Aim of the task: In the entries below, which lines run from the one with "TNM: T2 NX MX." through the one with "- gross tumour volume (mass): (25, 30, 101, 95)"? Repeat exactly those, both included, and no pictures.

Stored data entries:
───

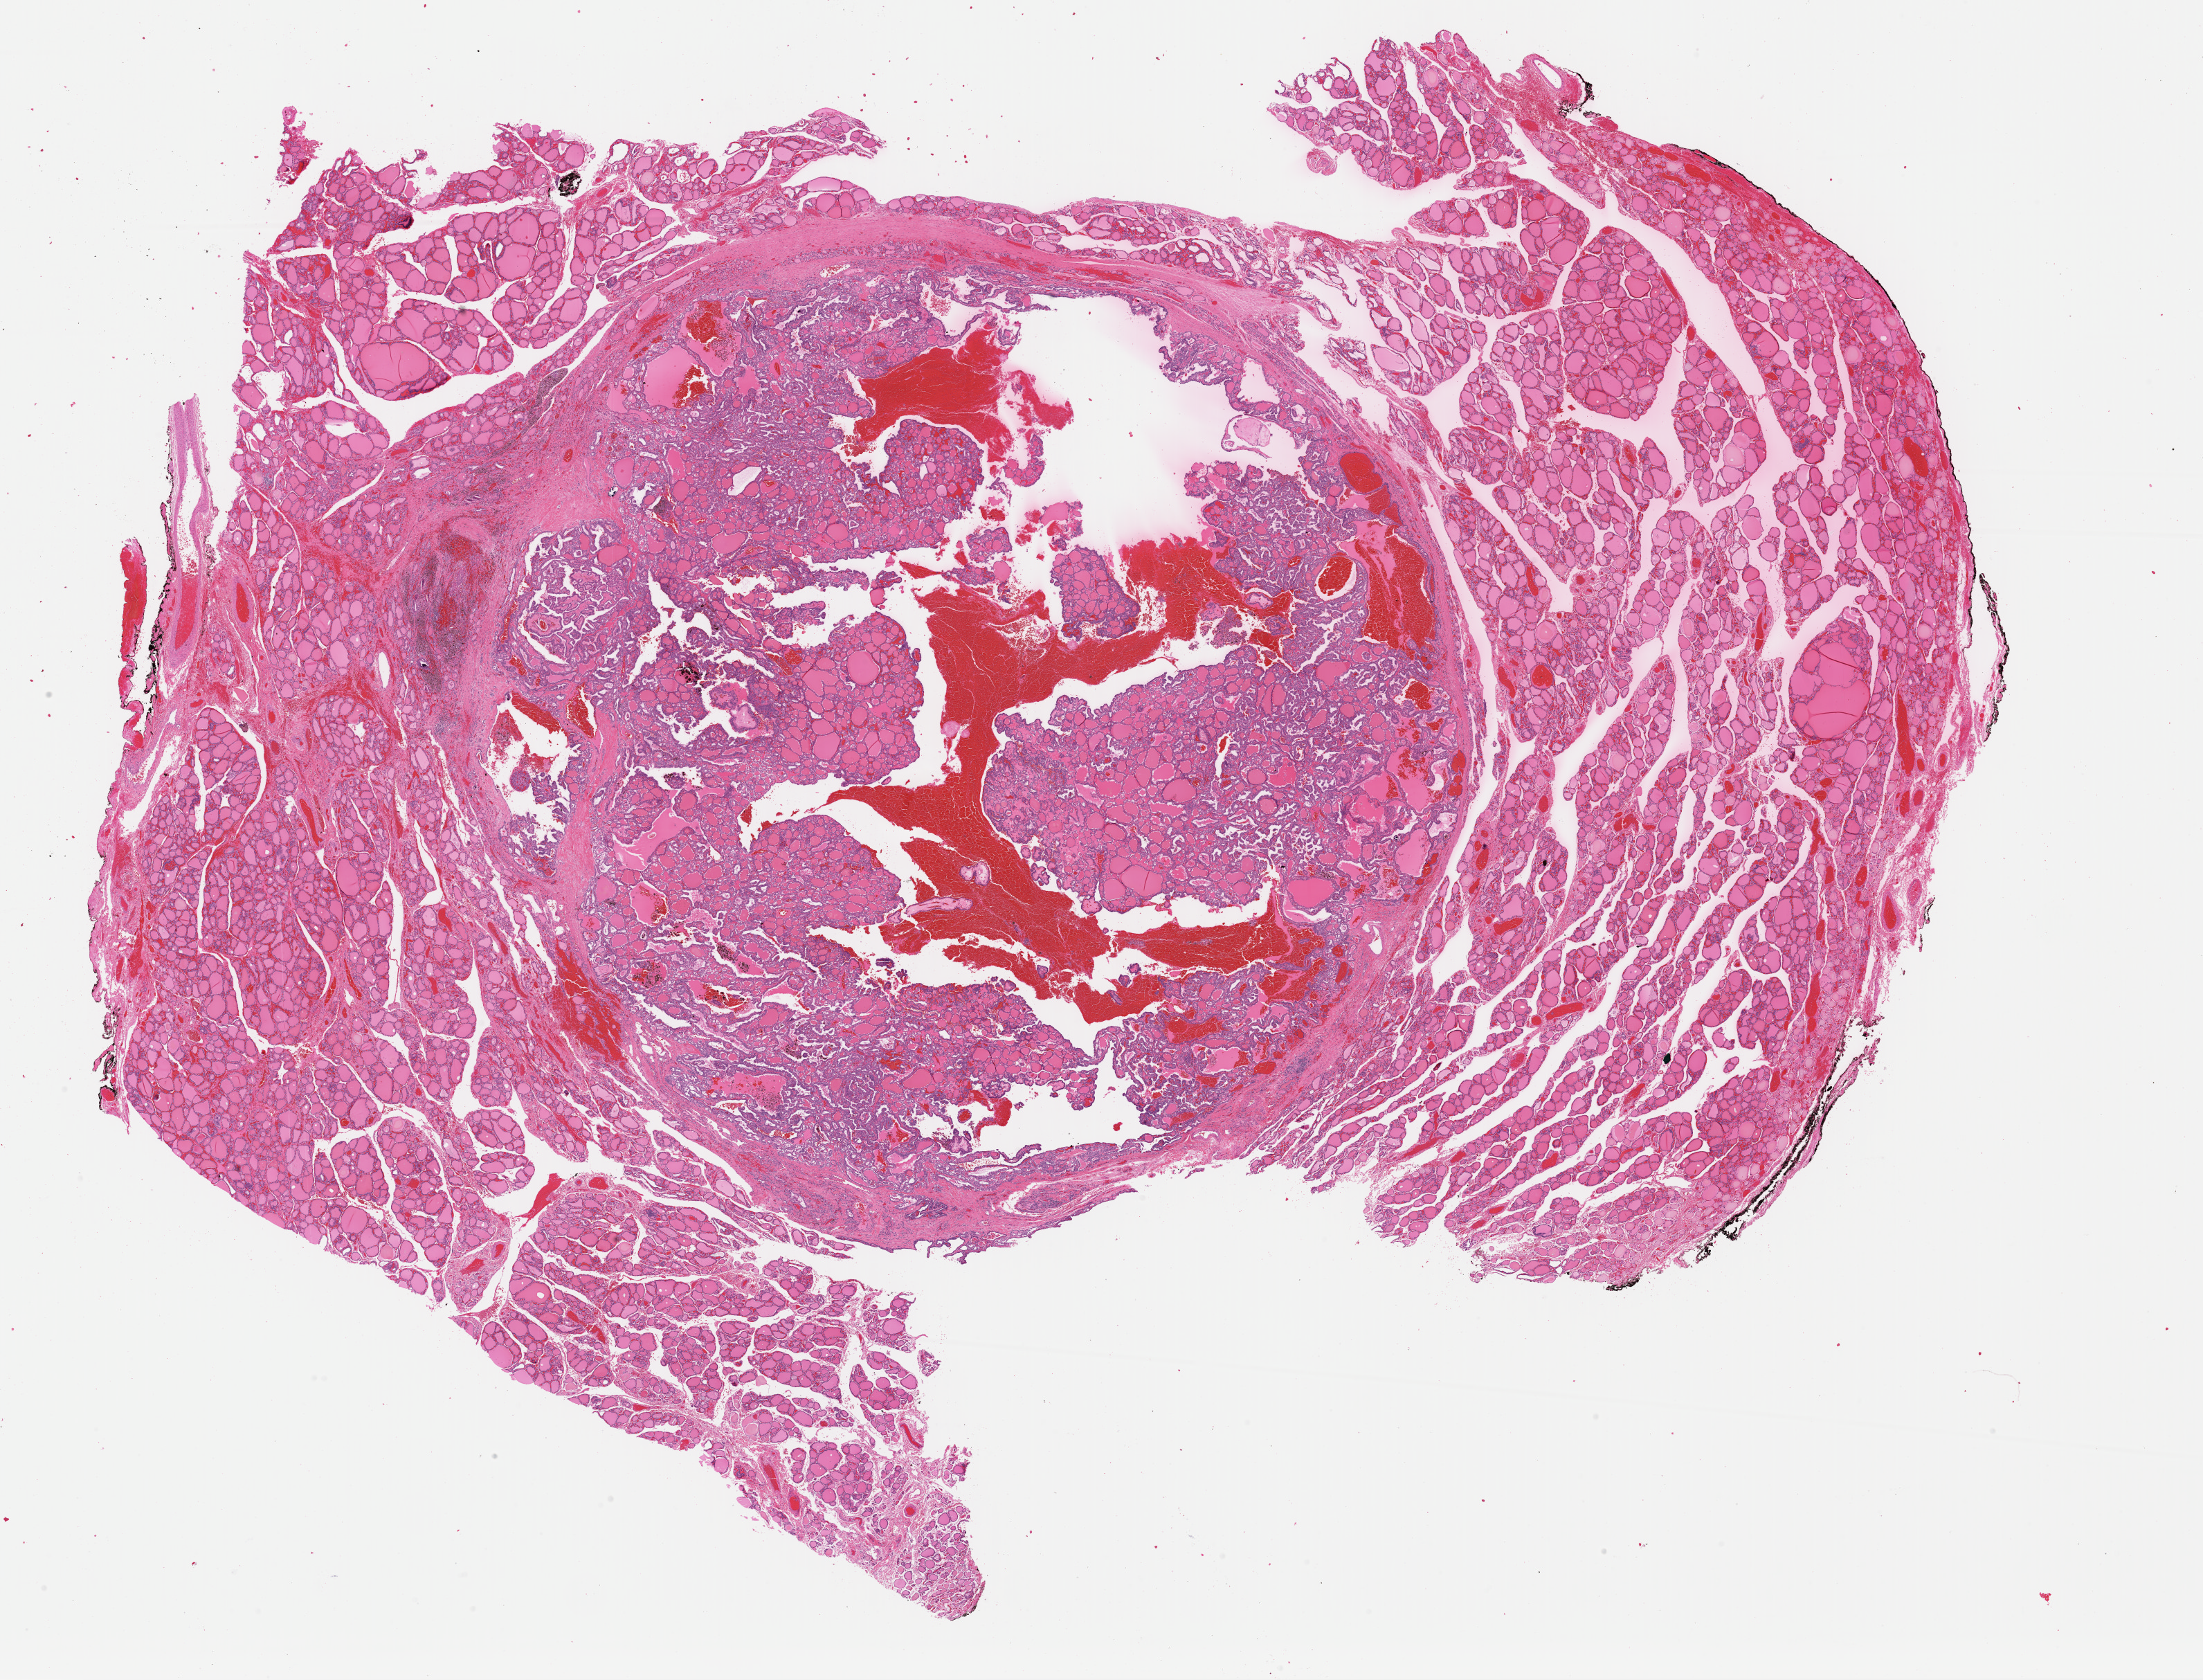
Digitized Hematoxylin and eosin (H&E) stained tissue section (whole slide), a low-resolution overview of the entire scanned area, about 25.1 x 19.2 mm (acquisition: 40x scan), FFPE section, thyroid, primary tumour sample. Female patient; age at initial diagnosis 43 years.
TNM: T2 NX MX. Laterality: left. Histologic diagnosis: Papillary adenocarcinoma, NOS (thyroid gland). AJCC pathologic stage: I.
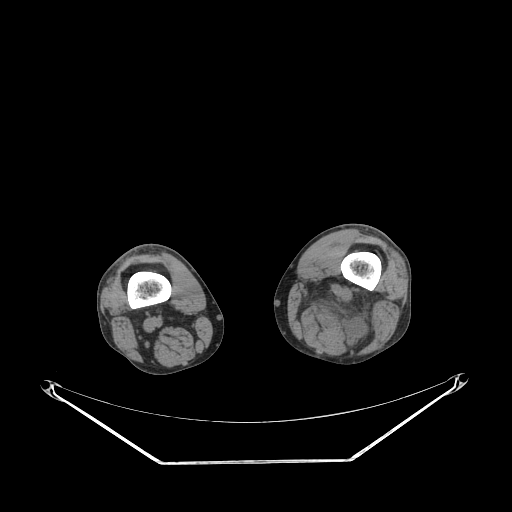
CT of an extremity soft-tissue mass (from a PET/CT study), one axial slice. Position 202 of 267 along the scan axis. Reconstruction kernel STANDARD. Soft-tissue window (W 400 / L 40 HU). 512 × 512 image matrix, field of view 500 × 500 mm. Male patient. Case-level facts recorded for this patient, not image findings: histological type: undifferentiated pleomorphic liposarcoma; grade: high; site of the primary tumour: left thigh.
Structures marked on this image (expert contour drawn on MRI and transferred to this co-registered scan by the dataset authors):
- gross tumour volume including surrounding oedema: box from (x=295, y=278) to (x=382, y=350) px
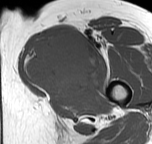
MRI of an extremity soft-tissue mass, one axial slice; slice 40 of 57 in the series (ordered by position); MR volume resampled by the dataset authors to the PET/CT grid (not the native acquisition matrix); 3.27 mm slice thickness; 152 × 144 image matrix, field of view 148 × 141 mm. Female patient. Case-level facts recorded for this patient, not image findings: histological type: pleiomorphic leiomyosarcoma; grade: intermediate; site of the primary tumour: left thigh.
Structures marked on this image (expert contour drawn on MRI and transferred to this co-registered scan by the dataset authors):
- gross tumour volume including surrounding oedema: bounding box (x1, y1, x2, y2) in pixels: (25, 30, 101, 95)
- gross tumour volume (mass): (25, 30, 101, 95)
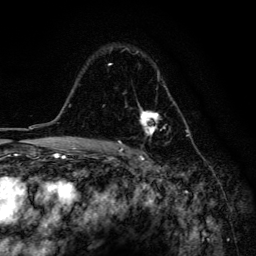
Breast MRI, one axial slice. Slice 104 of 134 in the series (ordered by position). Cropped to one breast. Dynamic contrast-enhanced series, time point 2 of 6 at this slice position (early post-contrast). 3 T. TE 4.2 ms, TR 8.6 ms. 1.2 mm slice thickness. 256 × 256 image matrix, field of view 160 × 160 mm. Female patient.
Outlined on this slice (semi-automatic segmentation, software-assisted and operator-edited):
- enhancing-tissue mask used for the functional tumour volume (all voxels passing the contrast-enhancement thresholds inside the analysis volume; usually the tumour): bounding box <108,51,175,136> (left, top, right, bottom; pixels)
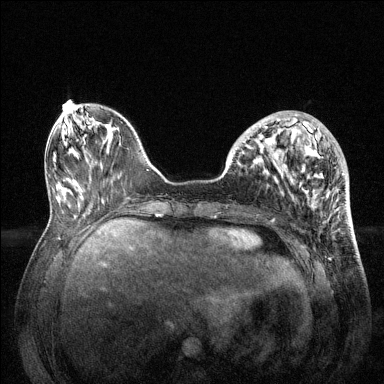
Breast MRI (dynamic contrast-enhanced), one axial slice; position 45 of 144 along the scan axis; dynamic contrast-enhanced series, time point 2 of 6 at this slice position (early post-contrast); 1.5 T; TE 1.6 ms, TR 4.6 ms; 1.2 mm slice thickness; 384 × 384 image matrix, field of view 360 × 360 mm. Female patient.
Outlined on this slice (semi-automatically segmented with operator editing):
- enhancing-tissue mask used for the functional tumour volume (all voxels passing the contrast-enhancement thresholds inside the analysis volume; usually the tumour): bounding box [x1, y1, x2, y2] px = [229, 114, 344, 195]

───

Written answer:
TNM: T2 NX MX. Laterality: left. Histologic diagnosis: Papillary adenocarcinoma, NOS (thyroid gland). AJCC pathologic stage: I.
CT of an extremity soft-tissue mass (from a PET/CT study), one axial slice. Position 202 of 267 along the scan axis. Reconstruction kernel STANDARD. Soft-tissue window (W 400 / L 40 HU). 512 × 512 image matrix, field of view 500 × 500 mm. Male patient. Case-level facts recorded for this patient, not image findings: histological type: undifferentiated pleomorphic liposarcoma; grade: high; site of the primary tumour: left thigh.
Structures marked on this image (expert contour drawn on MRI and transferred to this co-registered scan by the dataset authors):
- gross tumour volume including surrounding oedema: box from (x=295, y=278) to (x=382, y=350) px
MRI of an extremity soft-tissue mass, one axial slice; slice 40 of 57 in the series (ordered by position); MR volume resampled by the dataset authors to the PET/CT grid (not the native acquisition matrix); 3.27 mm slice thickness; 152 × 144 image matrix, field of view 148 × 141 mm. Female patient. Case-level facts recorded for this patient, not image findings: histological type: pleiomorphic leiomyosarcoma; grade: intermediate; site of the primary tumour: left thigh.
Structures marked on this image (expert contour drawn on MRI and transferred to this co-registered scan by the dataset authors):
- gross tumour volume including surrounding oedema: bounding box (x1, y1, x2, y2) in pixels: (25, 30, 101, 95)
- gross tumour volume (mass): (25, 30, 101, 95)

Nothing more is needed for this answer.